Jealousy vs. Envy

I wish I had that degree of self control. Or that you didn’t have that degree of self control, so that you would have no better self control than I do.

Boy am I glad you said “than I do” rather than “than me”.

So I have this friend Jessie. He’s been a good friend of mine. But lately somethings changed and it aint hard to define. Jessies got himself a girl and I want to make her mine…

I wish I had a girl* just like *Jessies girl.

Jealous: “That bitch thinks she’s all that, but she’s not.”

Envy:: “She sure is lucky!”

But if you look at it from a “seven deadly sins” point of view, it is the exact opposite of that. In Dante’s Purgatorio, Dante describes envy as being worse than jealousy. The difference being that the envious gain pleasure in seeing others deprived.

This is why jabiru annoyed me upthread. He thought the question has a definitive answer (even though he twice refused to post what that definitive answer was) when there is obviously something to debate.

One of my pet peeves is people who conflate the two.

acquaintance* “I am so jealous of your new car.”

Me (thinking No a$$hole you are ENVIOUS since it is my car. If was your car and it was cheating on you with me then you could be feckin jealous.) “Oh”
I agree envy is worse than jealous; since jealousy used correctly results from a betrayal

*I could never be friends with someone who used jealousy in place of envy :smiley:

What you feel for Bill Gates is envy: the desire to have the equivalents of things possessed by another.
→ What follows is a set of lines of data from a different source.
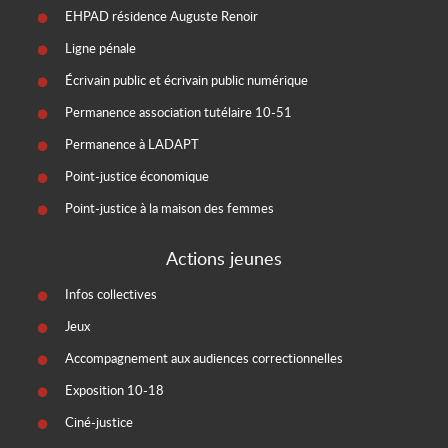
EHPAD résidence Auguste Renoir
Ligne pénale
Écrivain public et écrivain public numérique
Permanence association tutélaire 10-51
Permanence à LADAPT
Point-justice économique
Point-justice à la maison des femmes
Actions jeunes
Infos collectives
Jeux
Accompagnement aux audiences correctionnelles
Exposition 10-18
Ciné-justice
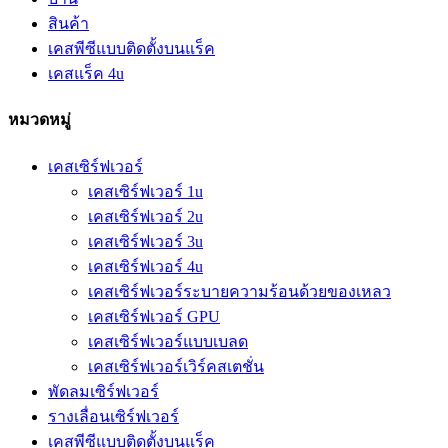
สินค้า
เคสพีซีแบบติดตั้งบนแร็ค
เคสแร็ค 4u
หมวดหมู่
เคสเซิร์ฟเวอร์
เคสเซิร์ฟเวอร์ 1u
เคสเซิร์ฟเวอร์ 2u
เคสเซิร์ฟเวอร์ 3u
เคสเซิร์ฟเวอร์ 4u
เคสเซิร์ฟเวอร์ระบายความร้อนด้วยของเหลว
เคสเซิร์ฟเวอร์ GPU
เคสเซิร์ฟเวอร์แบบเบลด
เคสเซิร์ฟเวอร์เวิร์คสเตชั่น
พัดลมเซิร์ฟเวอร์
รางเลื่อนเซิร์ฟเวอร์
เคสพีซีแบบติดตั้งบนแร็ค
Jealousy is the unwillingness to share what you already possess. Gates’ presumable unwillingness to le Melinda sleep with other men is jealousy.

Covetousness is the desire to possess the EXACT thing another person possesses. If you wanted Melinda Gates in particular, rather than a woman of similar beauty (is she beautiful? I have no idea), then you’d be coveting her.

This has always been my understanding: Properly speaking, you’re jealous of what you have - and are worried about losing; you’re envious of what you don’t have - but would like to.

Thus do we have the jealous husband (worried about losing his wife to another man) or the woman jealous of her beauty (which may fade). But wanting the neighbor’s car or your boss’s vacation home - that’s envy.

Seems to me that jealous is a lot worse than envy, if only because jealousy hides itself behind hate and other emotions. A person may think they hate someone because they are annoying, when really that person triggers their insecurity. Maybe he or she is jealous because they aren’t as physically attractive as their target, but their ego won’t allow them to see this. If you don’t know the source of an emotion, how do you fix the problem?

Jealousy arises from insecurity and perceived inferiority. A jealous lover believes their SO could bail on them at any minute, so that means they have to be hyper-vigilant in keeping them away from competitors. A jealous coworker feels threatened by the success of his colleague because deep-down he believes he’s inferior and that the colleague will outshine him. A jealous sibling believes no one in the family loves them, so they withold love to the target to level the playing field.

In contrast, envy doesn’t really manifest in such neuroticism. I suppose it can lead to unhappiness with one’s lot in life (“Why does everyone have X except for me?”), but I think a little of that is useful as a motivator. I can’t see the utiity of jealousy.

I think envy means you want something somebody else has. Jealousy means you think you should actually have it.

In other words, you can be envious of some famous rock star because he’s got a supermodel girlfriend. But realistically you realize you never even met her. But if you see some guy going around with your ex-girlfriend then you’re jealous.